Binary classification metrics

  • Roc auc (default for ranking the pipelines)
  • Accuracy
  • Average precision
  • F
  • Negative log loss
  • Precision
  • Recall

Multi-class classification metrics

Metrics for multi-class models can be adjusted to account for imbalances in labels. for example:

  • Metrics with the micro qualifier calculate metrics globally by counting the total true positives, false negatives and false positives.
  • Metrics with the micro qualifier calculates metrics for each label, and finds their unweighted mean. This does not take label imbalance into account.
  • Metrics with the weighted qualifier calculate metrics for each label, and find their average weighted by support (the number of true instances for each label). This alters macro to account for label imbalance; it can result in an F-score that is not between precision and recall.

These are the multi-class classification metrics:

  • Accuracy (default for ranking the pipelines)
  • F1
  • F1 Micro
  • F1 Macro
  • F1 Weighted
  • Precision
  • Precision Micro
  • Precision Macro
  • Precision Weighted
  • Recall
  • Recall Micro
  • Recall Macro
  • Recall Weighted

Regression metrics

  • Negative root mean squared error (default for ranking the pipeline)
  • Negative mean absolute error
  • Negative root mean squared log error
  • Explained variance
  • Negative mean squared error
  • Negative mean squared log error
  • Negative median absolute error
  • R2

Metrics used for feature importance

Feature importance is calculated from the average of nine measures applied to the training data:

  • Linear Correlation (f_regression) metric
  • Maximal Information Coefficient (MIC) metric
  • Linear Regression (LR) metric
  • L1 regularization metric (Lasso)
  • Ridge metric
  • RF metric
  • Stability Selection
  • Recursive Feature Elimination (RFE)
  • Recursive Feature Elimination plus selection of best number of features

How many pipelines are created?

Two AutoAI parameters determine the number of pipelines:

  • max_num_daub_ensembles: Maximum number (top-K ranked by DAUB model selection) of the selected estimator types, for example LGBMClassifierEstimator, XGBoostClassifierEstimator, or LogisticRegressionEstimator to use in pipeline composition.  The default is 1, where only the highest ranked by model selection estimator type is used.

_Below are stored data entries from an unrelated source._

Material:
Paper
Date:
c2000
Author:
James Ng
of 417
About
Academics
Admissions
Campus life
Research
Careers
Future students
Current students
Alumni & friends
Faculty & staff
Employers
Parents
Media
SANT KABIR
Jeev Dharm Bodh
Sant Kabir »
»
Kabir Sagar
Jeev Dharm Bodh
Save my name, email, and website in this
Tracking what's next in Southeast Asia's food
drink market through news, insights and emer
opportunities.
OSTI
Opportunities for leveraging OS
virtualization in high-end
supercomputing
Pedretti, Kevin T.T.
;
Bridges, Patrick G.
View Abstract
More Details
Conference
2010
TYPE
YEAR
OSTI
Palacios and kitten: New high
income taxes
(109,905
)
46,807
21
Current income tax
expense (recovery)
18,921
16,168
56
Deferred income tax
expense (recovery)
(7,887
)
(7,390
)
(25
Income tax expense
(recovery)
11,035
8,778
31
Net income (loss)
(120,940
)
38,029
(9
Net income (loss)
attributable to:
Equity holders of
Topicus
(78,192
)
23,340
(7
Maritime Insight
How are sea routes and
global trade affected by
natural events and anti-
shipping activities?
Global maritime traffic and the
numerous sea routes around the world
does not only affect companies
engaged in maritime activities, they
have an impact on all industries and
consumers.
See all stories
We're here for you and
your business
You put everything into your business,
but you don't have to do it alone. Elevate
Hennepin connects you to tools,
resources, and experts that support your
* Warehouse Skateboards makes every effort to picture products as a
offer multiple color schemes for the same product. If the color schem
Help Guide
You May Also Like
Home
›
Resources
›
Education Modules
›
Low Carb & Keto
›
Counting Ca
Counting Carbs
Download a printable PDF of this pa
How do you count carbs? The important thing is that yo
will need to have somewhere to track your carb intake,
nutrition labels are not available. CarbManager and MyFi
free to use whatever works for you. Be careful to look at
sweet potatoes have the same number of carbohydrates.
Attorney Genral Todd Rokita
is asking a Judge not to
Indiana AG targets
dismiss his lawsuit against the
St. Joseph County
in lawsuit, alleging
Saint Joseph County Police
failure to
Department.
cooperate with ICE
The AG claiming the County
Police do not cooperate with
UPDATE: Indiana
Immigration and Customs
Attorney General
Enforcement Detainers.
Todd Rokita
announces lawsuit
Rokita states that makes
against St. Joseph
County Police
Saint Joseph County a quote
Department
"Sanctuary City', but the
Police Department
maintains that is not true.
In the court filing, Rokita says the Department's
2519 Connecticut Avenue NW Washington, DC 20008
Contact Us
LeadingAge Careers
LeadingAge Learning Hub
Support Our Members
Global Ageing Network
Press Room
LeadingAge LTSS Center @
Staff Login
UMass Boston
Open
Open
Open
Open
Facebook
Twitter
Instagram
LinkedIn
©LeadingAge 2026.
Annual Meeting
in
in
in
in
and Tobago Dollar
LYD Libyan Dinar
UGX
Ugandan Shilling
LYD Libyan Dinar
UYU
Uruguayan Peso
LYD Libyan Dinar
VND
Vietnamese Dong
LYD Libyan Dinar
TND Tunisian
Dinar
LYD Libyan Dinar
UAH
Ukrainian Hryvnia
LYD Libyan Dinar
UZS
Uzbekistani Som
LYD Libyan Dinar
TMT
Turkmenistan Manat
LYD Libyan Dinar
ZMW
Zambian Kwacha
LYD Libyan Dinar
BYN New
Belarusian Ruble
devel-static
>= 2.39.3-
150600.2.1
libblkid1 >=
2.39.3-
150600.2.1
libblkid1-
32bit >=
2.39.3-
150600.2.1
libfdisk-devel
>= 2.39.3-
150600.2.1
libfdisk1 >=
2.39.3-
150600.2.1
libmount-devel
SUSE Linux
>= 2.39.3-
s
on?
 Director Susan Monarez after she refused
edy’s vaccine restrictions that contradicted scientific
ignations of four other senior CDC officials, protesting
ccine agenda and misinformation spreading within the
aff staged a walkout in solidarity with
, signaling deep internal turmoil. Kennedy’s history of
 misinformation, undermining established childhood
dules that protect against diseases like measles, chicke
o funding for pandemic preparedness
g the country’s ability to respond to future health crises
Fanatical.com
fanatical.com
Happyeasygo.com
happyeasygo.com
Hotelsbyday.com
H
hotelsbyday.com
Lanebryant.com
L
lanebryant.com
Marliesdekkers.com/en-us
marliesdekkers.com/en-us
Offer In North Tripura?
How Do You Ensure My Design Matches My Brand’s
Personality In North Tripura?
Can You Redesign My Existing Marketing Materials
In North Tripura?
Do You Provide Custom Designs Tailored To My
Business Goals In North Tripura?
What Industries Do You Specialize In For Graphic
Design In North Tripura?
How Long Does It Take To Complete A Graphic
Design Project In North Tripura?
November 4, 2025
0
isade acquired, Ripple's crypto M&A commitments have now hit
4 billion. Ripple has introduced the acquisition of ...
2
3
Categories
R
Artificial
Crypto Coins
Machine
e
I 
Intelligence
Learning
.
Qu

  • num_folds: Number of subsets of the full dataset to train pipelines in addition to the full dataset. The default is 1 for training the full data set.           For each fold and estimator type, AutoAI creates 4 pipelines of increased refinement, corresponding to:

  1. Pipeline with default sklearn parameters for this estimator type, 
  2. Pipeline with optimized estimator using HPO  
  3. Pipeline with optimized feature engineering  
  4. Pipeline with optimized feature engineering and optimized estimator using HPO

The total number of pipelines generated is :                       

TotalPipelines= max_num_daub_ensembles * 4, if num_folds = 1:  
                       
TotalPipelines= (num_folds+1) * max_num_daub_ensembles * 4,  if num_folds > 1 :

What hyperparameter optimization is applied to my model?

For each fold and estimator type, AutoAI creates two pipelines that use HPO to optimize for the estimator type.

  • The first is based on optimizing this estimator type based on the preprocessed (imputed/encoded/scaled) dataset (pipeline 2) above).
  • The second is based on optimizing the estimator type based on optimized feature engineering of the preprocessed (imputed/encoded/scaled) data set. 

The parameter values of the estimators of all pipelines generated by AutoAI is published in status messages.